Taxing to social justice

In today's post, i would like to rebut a conversation i yesterday had with two of my friends on state paternalism.
Our particular topic of discussion was the state's right to limit smoking in public places. It is generally agreed that the damage done by smoking to one's health is a smokers own free choice. Excise tax is used to cover the costs incurred on health care system and simultaneously demotivate people from smoking by making it more expensive.
However, the case is more difficult with smoking in public places, say bars and pubs, where also non-smokers inhale the smoke and thus damage their health. This also increases the spending on healthcare, which rightheosly should not be carried by all taxpayers, including the ones staying at home or visiting non-smoking cafes. The response imposed by many governments around the world has been to ban smoking in public places altogether. But this rises the moral dilemma of restricting the rights of an individual (the smoker) for the benefit of society. After all the smoker has already compensated for his vice through excise tax, why should he pay for the passive smokers as well?
The socially correct outcome could be reached when we admit that it is the non-smoker's free choice to go to a bar where people smoke. It is his decesion to be a passive smoker, as no reasonable person could claim that he or she is forced to go there. But as this decision incures a cost on the society (through health damages), the person should cover these costs through a tax.

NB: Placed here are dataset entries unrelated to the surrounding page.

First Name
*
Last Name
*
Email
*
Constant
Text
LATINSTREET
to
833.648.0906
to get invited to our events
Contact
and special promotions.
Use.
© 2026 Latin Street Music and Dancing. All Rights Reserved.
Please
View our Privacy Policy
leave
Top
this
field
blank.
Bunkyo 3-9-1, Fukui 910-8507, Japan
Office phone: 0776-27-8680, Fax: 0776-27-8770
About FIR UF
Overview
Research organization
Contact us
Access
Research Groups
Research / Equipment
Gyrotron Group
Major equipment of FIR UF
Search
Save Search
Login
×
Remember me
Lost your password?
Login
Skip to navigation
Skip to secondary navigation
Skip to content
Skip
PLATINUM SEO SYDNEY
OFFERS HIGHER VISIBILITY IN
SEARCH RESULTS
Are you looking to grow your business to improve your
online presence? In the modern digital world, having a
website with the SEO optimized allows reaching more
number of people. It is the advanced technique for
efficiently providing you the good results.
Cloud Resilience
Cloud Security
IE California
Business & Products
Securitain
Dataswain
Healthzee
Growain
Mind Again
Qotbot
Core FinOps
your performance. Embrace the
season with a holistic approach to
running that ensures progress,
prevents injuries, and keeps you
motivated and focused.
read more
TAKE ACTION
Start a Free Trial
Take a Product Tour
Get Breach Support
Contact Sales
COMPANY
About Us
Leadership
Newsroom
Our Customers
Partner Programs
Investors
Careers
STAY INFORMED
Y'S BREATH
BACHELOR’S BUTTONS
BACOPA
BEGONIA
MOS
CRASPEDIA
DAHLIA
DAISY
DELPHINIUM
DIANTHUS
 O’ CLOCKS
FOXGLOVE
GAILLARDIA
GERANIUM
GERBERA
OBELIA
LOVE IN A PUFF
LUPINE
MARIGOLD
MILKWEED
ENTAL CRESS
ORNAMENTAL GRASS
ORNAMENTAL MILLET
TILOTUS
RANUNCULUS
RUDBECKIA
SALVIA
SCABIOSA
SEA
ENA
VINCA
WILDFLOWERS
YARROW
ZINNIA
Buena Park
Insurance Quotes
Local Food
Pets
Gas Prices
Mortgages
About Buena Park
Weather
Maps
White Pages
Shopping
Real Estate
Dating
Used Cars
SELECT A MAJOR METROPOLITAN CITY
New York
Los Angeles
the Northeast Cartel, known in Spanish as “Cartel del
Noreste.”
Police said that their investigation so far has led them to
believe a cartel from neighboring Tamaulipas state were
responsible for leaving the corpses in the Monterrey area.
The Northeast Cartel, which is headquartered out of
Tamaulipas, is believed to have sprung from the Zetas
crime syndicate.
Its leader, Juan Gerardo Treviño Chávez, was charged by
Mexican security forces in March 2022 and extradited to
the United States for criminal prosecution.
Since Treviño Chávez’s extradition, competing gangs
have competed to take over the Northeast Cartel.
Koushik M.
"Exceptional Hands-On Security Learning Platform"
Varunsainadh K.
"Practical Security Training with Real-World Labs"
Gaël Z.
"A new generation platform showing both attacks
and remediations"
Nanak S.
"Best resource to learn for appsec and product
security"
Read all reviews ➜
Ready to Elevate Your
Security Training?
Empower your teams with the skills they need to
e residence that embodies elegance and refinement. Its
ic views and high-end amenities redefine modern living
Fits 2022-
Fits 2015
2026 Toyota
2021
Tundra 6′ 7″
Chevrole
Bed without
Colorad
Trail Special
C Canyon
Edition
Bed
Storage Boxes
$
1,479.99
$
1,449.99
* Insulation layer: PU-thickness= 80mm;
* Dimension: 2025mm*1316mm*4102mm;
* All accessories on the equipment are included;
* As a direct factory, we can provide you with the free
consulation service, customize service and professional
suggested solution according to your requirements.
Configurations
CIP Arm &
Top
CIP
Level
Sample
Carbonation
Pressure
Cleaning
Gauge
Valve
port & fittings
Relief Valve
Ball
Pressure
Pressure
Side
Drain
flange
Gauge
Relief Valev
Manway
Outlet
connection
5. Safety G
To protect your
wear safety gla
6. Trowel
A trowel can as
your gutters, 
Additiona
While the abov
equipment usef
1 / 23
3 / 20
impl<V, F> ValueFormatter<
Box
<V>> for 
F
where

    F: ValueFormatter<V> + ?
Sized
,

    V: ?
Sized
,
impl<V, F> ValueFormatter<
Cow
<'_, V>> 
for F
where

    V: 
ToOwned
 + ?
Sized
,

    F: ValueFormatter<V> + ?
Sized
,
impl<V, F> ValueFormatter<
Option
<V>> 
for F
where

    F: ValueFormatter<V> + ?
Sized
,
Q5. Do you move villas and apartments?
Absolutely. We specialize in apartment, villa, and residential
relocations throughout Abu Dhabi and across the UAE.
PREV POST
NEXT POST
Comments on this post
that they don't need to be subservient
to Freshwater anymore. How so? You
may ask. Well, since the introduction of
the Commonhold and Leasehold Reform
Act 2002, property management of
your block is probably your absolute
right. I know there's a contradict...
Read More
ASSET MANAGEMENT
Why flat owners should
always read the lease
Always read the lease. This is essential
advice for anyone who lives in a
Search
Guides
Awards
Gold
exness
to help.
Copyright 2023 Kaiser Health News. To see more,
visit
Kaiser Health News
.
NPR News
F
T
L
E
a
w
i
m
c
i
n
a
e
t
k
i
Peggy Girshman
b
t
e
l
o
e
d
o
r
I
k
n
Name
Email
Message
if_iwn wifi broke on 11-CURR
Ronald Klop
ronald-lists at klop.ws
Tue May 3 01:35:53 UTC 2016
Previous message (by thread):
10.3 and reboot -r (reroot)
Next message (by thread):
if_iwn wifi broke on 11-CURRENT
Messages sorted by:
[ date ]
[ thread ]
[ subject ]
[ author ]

Thus we should also tax passive smoking.
The way to do it would be through ticketing entrance to smoking bars or, more feasibly, by issuing taxed licenses according to the their turnover or size. This would firstly rise money for the health care costs of curing diseases resulting from passive smoking. But secondly, it would also give a cost advantage for non-smoking places, motivating non-smokers to convince their smoking friends to sit down in a smoke-free bar instead.
Implementing such system would not be difficult as well. Today all bars that sell alcohol need a licence and you do not find people drinking booze in cafes that don't have one. Similarly, as smoking in a smoke-free cafe would result in high penalty or closure of the business as well as lost customers (who after all despise smoking), smoking would not be tolerated in places that do not pay for the license.
So here as everywhere, people should be made to pay for all the costs they incur to society, but they should be left free to decide what is best for them.

1 comment:

Kajar said...

I understand that the main point of banning smoking in public places is not the health of bystanders (then we should ban smoking in the street as well), but the health of the people working in those places, who don't really have a choice.